Biden was “clear that there would be consequences for the actions, whether it was the hacking of SolarWinds or other problematic behavior by Russian leadership. And the president offered that … to send the message that we will have disagreement, we’re not going to hold back on that. But our objective is to have a predictable and stable relationship,” Psaki said.

A reporter asked whether the decision for President Biden to agree to a summit with Vladimir Putin without setting conditions could be seen as “weakness.” REUTERS/Carlos Barria

The reporter pressed Psaki, saying that if Putin had rejected the conditions-free summit offer, “wouldn’t that indicate some weakness on the part of the American administration here?”

Psaki replied, “I think the president’s view is that Russia is on the outside of the global community in many respects at this point in time. It’s the G7, not the G8 … We’ve put sanctions in place in order to send a clear message that there should be consequences for the actions. The Europeans have also done that. What the president is offering is a bridge back. And so certainly he believes it’s in their interest to take him up on that offer.”

The possible summit with Putin may be Biden’s first overseas trip as president — a potential PR boon to the Kremlin strongman.

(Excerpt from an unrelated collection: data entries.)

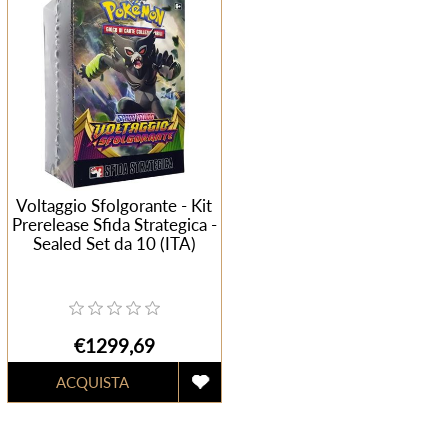
Voltaggio Sfolgorante - Kit
Prerelease Sfida Strategica -
Sealed Set da 10 (ITA)
€1299,69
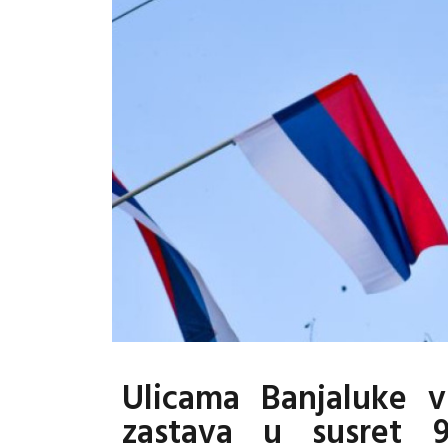
Ulicama Banjaluke vi
zastava u susret 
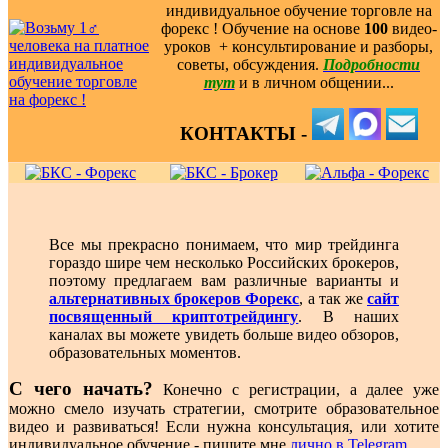
индивидуальное обучение торговле на
форекс ! Обучение на основе
100
видео-
уроков ️ + консультирование и разборы,
советы, обсуждения.
Подробности
тут
и в личном общении...
КОНТАКТЫ -
Все мы прекрасно понимаем, что мир трейдинга
гораздо шире чем несколько Российских брокеров,
поэтому предлагаем вам различные варианты и
альтернативных брокеров Форекс
, а так же
сайт
посвященный криптотрейдингу
. В наших
каналах вы можете увидеть больше видео обзоров,
образовательных моментов.
С чего начать?
Конечно с регистрации, а далее уже
можно смело изучать стратегии, смотрите образовательное
видео и развиваться! Если нужна консультация, или хотите
индивидуальное обучение - пишите мне
лично в Telegram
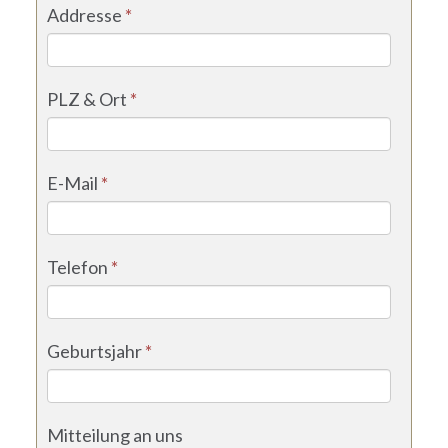
Addresse
*
PLZ & Ort
*
E-Mail
*
Telefon
*
Geburtsjahr
*
Mitteilung an uns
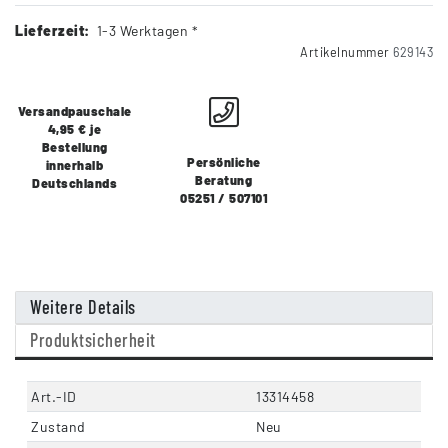
Lieferzeit:
1-3 Werktagen *
Artikelnummer
629143
Versandpauschale
4,95 € je
Bestellung
Persönliche
innerhalb
Beratung
Deutschlands
05251 / 507101
Weitere Details
Produktsicherheit
Art.-ID
13314458
Zustand
Neu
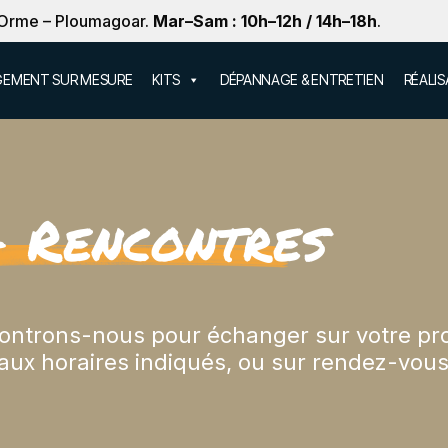
 Orme – Ploumagoar.
Mar–Sam : 10h–12h / 14h–18h
.
EMENT SUR MESURE
KITS
DÉPANNAGE & ENTRETIEN
RÉALI
& Rencontres
ntrons-nous pour échanger sur votre proj
aux horaires indiqués, ou sur rendez-vous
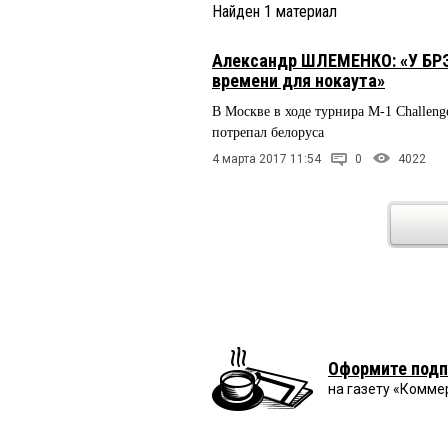
Найден
1
материал
Александр ШЛЕМЕНКО: «У БРЭД
времени для нокаута»
В Москве в ходе турнира М-1 Challen
потрепал белоруса
4 марта 2017 11:54
0
4022
Оформите подп
на газету «Комме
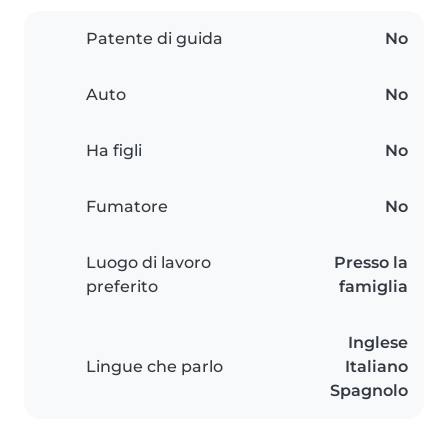
Patente di guida
No
Auto
No
Ha figli
No
Fumatore
No
Luogo di lavoro
Presso la
preferito
famiglia
Inglese
Lingue che parlo
Italiano
Spagnolo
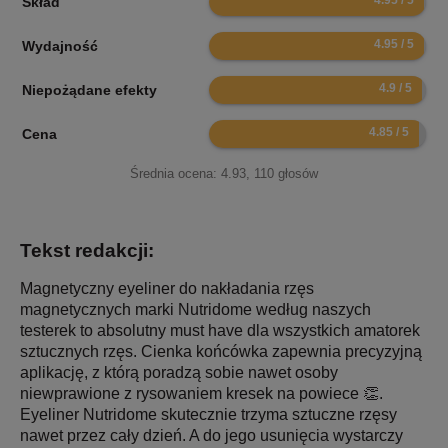
Skład
9.9
Wydajność
9.8
Niepożądane efekty
9.7
Cena
Średnia ocena:
4.93
,
110
głosów
Tekst redakcji:
Magnetyczny eyeliner do nakładania rzęs
magnetycznych marki Nutridome według naszych
testerek to absolutny must have dla wszystkich amatorek
sztucznych rzęs. Cienka końcówka zapewnia precyzyjną
aplikację, z którą poradzą sobie nawet osoby
niewprawione z rysowaniem kresek na powiece 👏.
Eyeliner Nutridome skutecznie trzyma sztuczne rzęsy
nawet przez cały dzień. A do jego usunięcia wystarczy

White House press secretary Jen Psaki delivers a daily press briefing to reporters on April 16, 2021. EPA/Stefani Reynolds

Psaki was not directly asked about the Pentagon pulling back the destroyers from the Black Sea. But she was pressed on Biden’s omission of any mention of jailed Russian opposition leader Alexei Navalny from his Friday afternoon remarks announcing a possible summit.

“[Biden] was announcing steps in reaction to the other parts of the review. We had already announced sanctions as a related to Alexei Navalny,” she said.

Psaki’s press conference occurred at the same time Russia’s foreign ministry was announcing the expulsion of 10 US diplomats in answer to the US expulsion of the same number of Russian diplomats on Thursday.

The president offered a summer summit in Europe during a Thursday call with Russian President Vladimir Putin. Alexei Druzhinin/Pool via AP

Although Biden as a candidate routinely attacked then-President Donald Trump for not punishing Russia after a report last year that Moscow may have offered bounties to kill US troops in Afghanistan, he didn’t mention the issue Thursday after a US intelligence assessment that there was only low or moderate confidence in that allegation.

A Putin summit carries political risk for Biden. Trump met with Putin in 2018 in Helsinki, Finland, and received widespread criticism of his remarks appearing to accept Putin’s denial of hacking Democrats in 2016. Trump said he misspoke.